Friday, January 31, 2025

So long, January...

31 January 2025: As the corny jokes go, January always feels about 70 months long. This one has been no exception. Grateful to have made it through and be a bit closer to spring. Also grateful that I had a good day at work, got all of my course prep and grading done, and make it home by 6:30. Put on comfy clothes, ate some take-out, and am looking forward to a couple hours of TV before heading to bed. (Yes, that counts as a very nice Friday night in my book!)

Thursday, January 30, 2025

Proofing and indexing...still...

30 January 2025: Finished a first go-through proofreading and indexing the book. Both need another go-through, which ought to go a bit more quickly, I think. Still feeling a lot of anxiety, particularly about the proofing, but in that way, the quick turnaround is a bit of a gift. Like...it's just gotta get done. 

Wednesday, January 29, 2025

Wednesday night grading fuel...

29 January 2025: I am telling you: when everything else is absolute trash, my students keep me going. They are so funny and smart and beautifully human. Here's a bit from an essay proposal for ENGL 102.



Tuesday, January 28, 2025

"How to Write Your Representative"

28 January 2025: Today our NWP site hosted a "How to Write Your Representative" event in the Rams Den. Let me tell you: seeing these students express an interest in writing these letters--and just to spend four hours watching them hanging out and being wonderful and fun and caring with each other--it was exactly what I needed. Spending time around college students is just such a gift. 

Monday, January 27, 2025

t-i-r-e-d

27 January 2025: Whew! A long and busy day today: four classes, office hours, a meeting, grading, so many emails, and then a guest hosting gig at Captain Benders. I am wiped out but also excited because I should sleep like a rock. 

Busy couple of weeks ahead. Feeling on the verge of overwhelmed, but also quietly confident. 

Sunday, January 26, 2025

Hard Truths

26 January 2025: I make no secret of the fact that I am an easy movie crier. I mean, I cried during Presence and would have cried more when it was over, but didn't want to look too strange leaving the theater. So perhaps it isn't surprising that I cried more than once watching Hard Truths. And my goodness: the folks upset about Marianne Jean-Baptiste not getting an Oscar nomination are absolutely right. (And Michele Austin, too!)

Saturday, January 25, 2025

Halina Reijn...

25 January 2025: I really enjoyed this episode of the Death, Sex, and Money podcast. It's an interview with Halina Reijn, the filmmaker behind both Bodies, Bodies, Bodies and Babygirl. She's such an interesting person and what she and Sale (the host) had to say about Babygirl made me think about it all over again. It's really a fascinating movie. Kind of can't wait to see what Reijn does next. 

Friday, January 24, 2025

Presence

24 January 2025: Boy, did I really like Presence. When the end credits started rolling, I said to Amy, "I think I just need to like, cry for ten minutes?" (I didn't, but could have.) I need to think about it a lot more, but it really moved and surprised me.
--------------------
▶ **Exercise directions**
Name each film mentioned in the blog, listing every title once. The items are separate material with no connection to the blog.
--------------------
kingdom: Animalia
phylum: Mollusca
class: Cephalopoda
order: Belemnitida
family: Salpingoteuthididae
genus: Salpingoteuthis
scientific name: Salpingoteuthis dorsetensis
--------------------
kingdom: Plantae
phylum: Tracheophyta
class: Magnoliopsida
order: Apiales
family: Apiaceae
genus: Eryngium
--------------------
▶ **Completed task**
Presence
Hard Truths
Bodies, Bodies, Bodies
Babygirl